Projeto para universalizar esgoto em Lucas do Rio Verde começa a tramitar na Câmara

Proposta autoriza município a contratar financiamento de R$ 101,2 milhões para ampliar cobertura de 60% para 97,3% na área urbana

Deu entrada na Câmara Municipal de Lucas do Rio Verde o projeto de lei que autoriza o Poder Executivo a contratar operação de crédito junto à Caixa Econômica Federal, com garantia da União, para viabilizar a universalização do sistema de esgotamento sanitário no município. A proposta passa agora pela análise das comissões permanentes da Casa antes de seguir para votação em plenário.

O valor do financiamento previsto é de R$ 101.227.104,50, recurso que será destinado à ampliação da rede coletora, implantação de estações elevatórias e construção de duas novas Estações de Tratamento de Esgoto (ETEs), nos setores Norte e Sul da cidade.

Para o vereador Marcio Albieri, o projeto representa um avanço estruturante para o município. “É um projeto importante que entrou hoje, uma autorização para o Poder Executivo obter financiamento para a universalização da rede de esgoto. Não é só rede, mas também as estações de tratamento em todo o município. Isso significa menos viroses, menos doenças. O impacto direto vai ser lá no posto de saúde”, afirmou.

Atualmente, o município possui cerca de 60% de cobertura de esgotamento sanitário, com redes sobrecarregadas e áreas urbanas ainda sem atendimento. Mesmo com a ampliação da capacidade do sistema por meio da nova ETE vinculada ao PAC 2023, que elevou a capacidade para 192 litros por segundo, os estudos técnicos indicam que a estrutura se tornará insuficiente diante do crescimento populacional projetado.

O novo projeto prevê capacidade adicional de 150 litros por segundo, utilizando o sistema de lodos ativados, reconhecido pela alta eficiência na remoção de carga orgânica e pela flexibilidade operacional. A meta é elevar a cobertura de esgoto para 97,30% da área urbana residencial, comercial e institucional ao final da execução.

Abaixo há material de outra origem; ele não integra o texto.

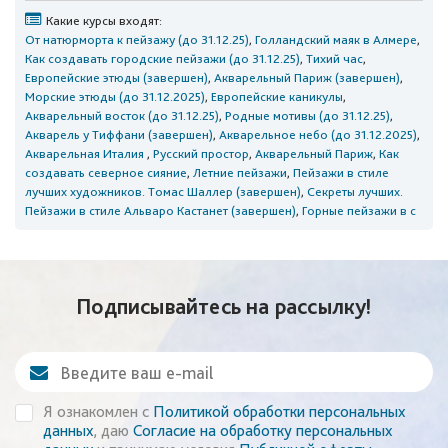
Какие курсы входят:
От натюрморта к пейзажу (до 31.12.25)
,
Голландский маяк в Алмере
,
Как создавать городские пейзажи (до 31.12.25)
,
Тихий час
,
Европейские этюды (завершен)
,
Акварельный Париж (завершен)
,
Морские этюды (до 31.12.2025)
,
Европейские каникулы
,
Акварельный восток (до 31.12.25)
,
Родные мотивы (до 31.12.25)
,
Акварель у Тиффани (завершен)
,
Акварельное небо (до 31.12.2025)
,
Акварельная Италия
,
Русский простор
,
Акварельный Париж
,
Как
создавать северное сияние
,
Летние пейзажи
,
Пейзажи в стиле
лучших художников. Томас Шаллер (завершен)
,
Секреты лучших.
Пейзажи в стиле Альваро Кастанет (завершен)
,
Горные пейзажи в с
Подписывайтесь на рассылку!
Я ознакомлен с
Политикой обработки персональных
данных
, даю
Согласие на обработку персональных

Segundo Albieri, apesar de obras de saneamento gerarem transtornos temporários, o investimento é essencial. “Geralmente os governantes não gostam de fazer esgoto porque a obra fica debaixo da terra, traz transtorno, quebra rua, faz poeira e lama. Mas a gestão decidiu enfrentar isso porque vamos universalizar. Isso traz muito mais qualidade de vida e saúde para a população”, destacou.

O projeto está fundamentado em estudos técnicos que estimam atendimento inicial para 32.433 pessoas, alcançando 42.123 habitantes até 2029. Além da ampliação da cobertura, a proposta prevê a eliminação gradual de fossas e de esgoto a céu aberto, reduzindo riscos de contaminação do solo e dos recursos hídricos.

Entre os benefícios apontados estão a redução da incidência de doenças de veiculação hídrica, melhoria da saúde pública, proteção ambiental e geração de empregos diretos e indiretos durante a execução das obras. Impactos temporários, como ruídos e poeira, deverão ser mitigados com medidas técnicas adequadas durante a fase de implantação.

Se aprovado, o projeto colocará Lucas do Rio Verde em alinhamento com as diretrizes do Novo Marco Legal do Saneamento Básico, aproximando o município da meta de universalização do acesso ao esgotamento sanitário nos próximos anos.